How to Trade Qualcomm Stock as It Eyes $100

Keep it simple and play the trend with bull puts

Twenty years ago, Qualcomm (NASDAQ:QCOM) reached $100, the magic century mark. The tech bubble was in full swing, and internet stocks were sizzling. Then came the fall. Qualcomm stock fell some 90% and has spent the past two decades trying to reclaim its former glory.

Source: JHVEPhoto / Shutterstock.com

And it’s just about done it.

Last quarter’s earnings-inspired jump pushed QCOM stock to $94.11, bringing it a few bucks short of its long-lasting peak. But with the positive earnings growth and technicals at its back, I think a touch of $100 is in the cards this year.

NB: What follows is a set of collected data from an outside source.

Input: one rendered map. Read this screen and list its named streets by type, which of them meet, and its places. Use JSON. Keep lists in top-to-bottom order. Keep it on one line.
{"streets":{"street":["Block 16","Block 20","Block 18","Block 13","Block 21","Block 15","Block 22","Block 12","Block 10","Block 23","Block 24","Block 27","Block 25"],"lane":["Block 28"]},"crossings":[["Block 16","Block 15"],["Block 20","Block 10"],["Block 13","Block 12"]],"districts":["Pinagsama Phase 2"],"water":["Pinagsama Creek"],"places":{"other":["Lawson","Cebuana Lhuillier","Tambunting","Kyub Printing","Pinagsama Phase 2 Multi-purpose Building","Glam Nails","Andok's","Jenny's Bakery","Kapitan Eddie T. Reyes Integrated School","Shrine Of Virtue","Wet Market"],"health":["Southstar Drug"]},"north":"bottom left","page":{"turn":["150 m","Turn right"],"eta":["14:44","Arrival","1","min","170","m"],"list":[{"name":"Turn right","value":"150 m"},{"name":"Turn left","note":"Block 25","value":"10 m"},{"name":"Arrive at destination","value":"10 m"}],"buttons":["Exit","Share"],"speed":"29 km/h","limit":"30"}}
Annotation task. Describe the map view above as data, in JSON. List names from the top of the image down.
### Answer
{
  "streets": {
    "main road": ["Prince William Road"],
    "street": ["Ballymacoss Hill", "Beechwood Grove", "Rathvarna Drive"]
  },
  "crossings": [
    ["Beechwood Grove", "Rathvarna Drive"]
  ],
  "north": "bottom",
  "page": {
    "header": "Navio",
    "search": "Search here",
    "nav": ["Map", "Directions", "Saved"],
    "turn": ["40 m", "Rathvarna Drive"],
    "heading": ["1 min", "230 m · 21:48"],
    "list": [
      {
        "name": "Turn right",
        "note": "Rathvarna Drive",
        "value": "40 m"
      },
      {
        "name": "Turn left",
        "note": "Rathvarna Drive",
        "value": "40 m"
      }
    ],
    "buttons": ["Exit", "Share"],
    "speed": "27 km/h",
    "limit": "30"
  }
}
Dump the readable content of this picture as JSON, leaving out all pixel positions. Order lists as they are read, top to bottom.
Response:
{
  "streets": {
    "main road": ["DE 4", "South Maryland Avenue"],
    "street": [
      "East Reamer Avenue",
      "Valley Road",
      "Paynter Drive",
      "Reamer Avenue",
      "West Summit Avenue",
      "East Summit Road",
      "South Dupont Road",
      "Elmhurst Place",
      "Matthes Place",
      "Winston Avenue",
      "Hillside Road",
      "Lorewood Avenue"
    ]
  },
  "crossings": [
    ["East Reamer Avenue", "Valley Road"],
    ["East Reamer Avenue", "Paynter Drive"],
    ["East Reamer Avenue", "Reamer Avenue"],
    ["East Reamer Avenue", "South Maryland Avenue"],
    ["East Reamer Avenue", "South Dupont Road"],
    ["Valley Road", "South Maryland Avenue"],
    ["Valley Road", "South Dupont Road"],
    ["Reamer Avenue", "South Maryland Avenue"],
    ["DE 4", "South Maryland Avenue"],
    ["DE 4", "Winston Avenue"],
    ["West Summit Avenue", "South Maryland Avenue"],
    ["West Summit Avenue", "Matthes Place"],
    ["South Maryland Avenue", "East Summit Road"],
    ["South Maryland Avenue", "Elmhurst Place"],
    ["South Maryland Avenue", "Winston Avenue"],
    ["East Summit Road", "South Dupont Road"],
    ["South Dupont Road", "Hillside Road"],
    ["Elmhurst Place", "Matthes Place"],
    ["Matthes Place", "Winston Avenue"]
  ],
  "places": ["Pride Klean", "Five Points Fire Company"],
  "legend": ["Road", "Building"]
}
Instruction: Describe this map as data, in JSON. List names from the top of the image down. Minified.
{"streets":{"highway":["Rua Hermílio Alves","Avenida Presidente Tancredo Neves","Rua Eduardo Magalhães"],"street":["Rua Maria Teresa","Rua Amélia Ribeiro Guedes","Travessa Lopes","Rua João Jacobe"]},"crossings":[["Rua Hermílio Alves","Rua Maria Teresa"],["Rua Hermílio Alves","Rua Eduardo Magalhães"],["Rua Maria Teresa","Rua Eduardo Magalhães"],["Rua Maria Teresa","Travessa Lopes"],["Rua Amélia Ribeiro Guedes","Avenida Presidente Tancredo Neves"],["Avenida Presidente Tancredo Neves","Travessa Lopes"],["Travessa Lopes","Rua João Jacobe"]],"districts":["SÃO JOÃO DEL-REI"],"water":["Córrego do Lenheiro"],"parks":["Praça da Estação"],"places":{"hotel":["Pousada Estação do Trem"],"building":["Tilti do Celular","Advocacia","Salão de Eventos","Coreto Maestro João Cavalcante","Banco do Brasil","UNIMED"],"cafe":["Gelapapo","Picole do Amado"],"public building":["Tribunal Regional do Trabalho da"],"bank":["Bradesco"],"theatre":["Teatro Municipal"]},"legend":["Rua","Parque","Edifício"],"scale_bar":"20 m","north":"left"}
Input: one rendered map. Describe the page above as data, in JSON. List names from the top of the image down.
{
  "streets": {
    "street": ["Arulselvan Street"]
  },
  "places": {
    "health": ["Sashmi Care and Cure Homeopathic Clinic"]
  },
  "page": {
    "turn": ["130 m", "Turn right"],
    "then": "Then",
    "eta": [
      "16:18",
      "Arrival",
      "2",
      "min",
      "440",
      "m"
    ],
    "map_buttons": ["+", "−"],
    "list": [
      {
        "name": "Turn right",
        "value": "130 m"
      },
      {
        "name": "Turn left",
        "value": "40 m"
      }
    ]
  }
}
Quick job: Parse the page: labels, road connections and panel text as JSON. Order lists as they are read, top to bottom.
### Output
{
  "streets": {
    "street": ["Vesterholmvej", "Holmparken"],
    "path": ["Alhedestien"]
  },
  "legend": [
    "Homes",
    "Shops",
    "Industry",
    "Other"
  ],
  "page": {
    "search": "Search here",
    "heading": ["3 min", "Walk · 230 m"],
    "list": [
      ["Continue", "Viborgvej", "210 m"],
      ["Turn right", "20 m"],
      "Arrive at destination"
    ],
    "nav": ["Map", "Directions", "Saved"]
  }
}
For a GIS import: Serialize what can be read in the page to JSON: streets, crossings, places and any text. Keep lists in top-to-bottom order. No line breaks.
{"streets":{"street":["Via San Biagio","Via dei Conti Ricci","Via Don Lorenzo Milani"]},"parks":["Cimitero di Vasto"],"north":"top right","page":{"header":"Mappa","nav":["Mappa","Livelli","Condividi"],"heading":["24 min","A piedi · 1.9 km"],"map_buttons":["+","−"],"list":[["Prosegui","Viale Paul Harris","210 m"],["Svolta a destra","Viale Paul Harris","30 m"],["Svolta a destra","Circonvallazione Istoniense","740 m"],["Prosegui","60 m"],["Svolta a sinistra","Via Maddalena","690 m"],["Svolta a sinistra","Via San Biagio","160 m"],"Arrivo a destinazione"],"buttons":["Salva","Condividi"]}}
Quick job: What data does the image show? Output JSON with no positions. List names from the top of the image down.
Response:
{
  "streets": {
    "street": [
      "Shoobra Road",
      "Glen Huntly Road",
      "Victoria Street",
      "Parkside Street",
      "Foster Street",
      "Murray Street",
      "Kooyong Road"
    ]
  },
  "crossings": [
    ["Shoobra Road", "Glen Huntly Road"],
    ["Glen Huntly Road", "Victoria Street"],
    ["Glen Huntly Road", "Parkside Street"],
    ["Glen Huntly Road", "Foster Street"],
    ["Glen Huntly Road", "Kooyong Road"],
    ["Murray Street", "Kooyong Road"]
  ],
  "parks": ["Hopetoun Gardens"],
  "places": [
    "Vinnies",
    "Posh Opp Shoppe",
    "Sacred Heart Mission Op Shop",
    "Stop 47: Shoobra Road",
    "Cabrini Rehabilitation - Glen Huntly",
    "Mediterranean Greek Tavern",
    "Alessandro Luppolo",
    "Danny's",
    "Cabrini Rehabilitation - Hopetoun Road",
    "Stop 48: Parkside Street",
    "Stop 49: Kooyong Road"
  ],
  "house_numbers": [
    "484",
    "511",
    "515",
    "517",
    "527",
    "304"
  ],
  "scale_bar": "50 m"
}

Let’s break down the price action from top to bottom and highlight the trends and levels that matter moving forward.

Weekly Time Frame

Source: The thinkorswim® platform from TD Ameritrade

Qualcomm has taken shareholders on a wild ride over the past five years. Drops and pops, whoops and whirls, they’ve seen it all. This past year was the year that healthy price action returned. The weekly time frame carved out a series of higher pivot highs and lows to finally give trend traders a reason to pursue QCOM stock.

With that, the 20-week, 50-week and 200-week moving averages curled higher and have been climbing ever since in support of buyers’ newfound dominance.

The stock now finds itself in a range between $80 and $94. A break of either level will signal the direction of its next swing. Because of the powerful uptrend in place, I’m betting it will be to the upside.

Daily Time Frame

Source: The thinkorswim® platform from TD Ameritrade

For more granularity, we can zoom in to the daily view. The posture of the moving averages mirrors that of the weekly with the 20-day, 50-day and 200-day all rising steadily. I particularly like how buyers stepped up to defend the 50-day each time it was tested over the past month. In the short run, a pair of topping tails have formed, showing we are encountering selling pressure near $92.50.

This is the spot that Qualcomm shares had trouble breaking through in November, so it shouldn’t be all that surprising that bears are emerging again. At this stage, you either have to wait for a better pullback toward $87.50 or play the breakout above $94 resistance. Or, you can create a cash flow play using options.

On the volume front, we haven’t seen a whiff of distribution in a month, so I don’t see any warning signs of note.

Recommended Qualcomm Options Trade

Implied volatility is creeping higher ahead of the company’s next earnings report. The elevated risk is inflating premiums and increasing the appeal of strategies like bull puts. Tack on the tech sector’s ridiculous relative strength and I think bull puts are worth a shot for QCOM.

Sell the Feb $85/$80 put spread for 90 cents.

Consider it a bet that QCOM will sit above $85 at expiration. Your max reward is $90, and the max risk is $410.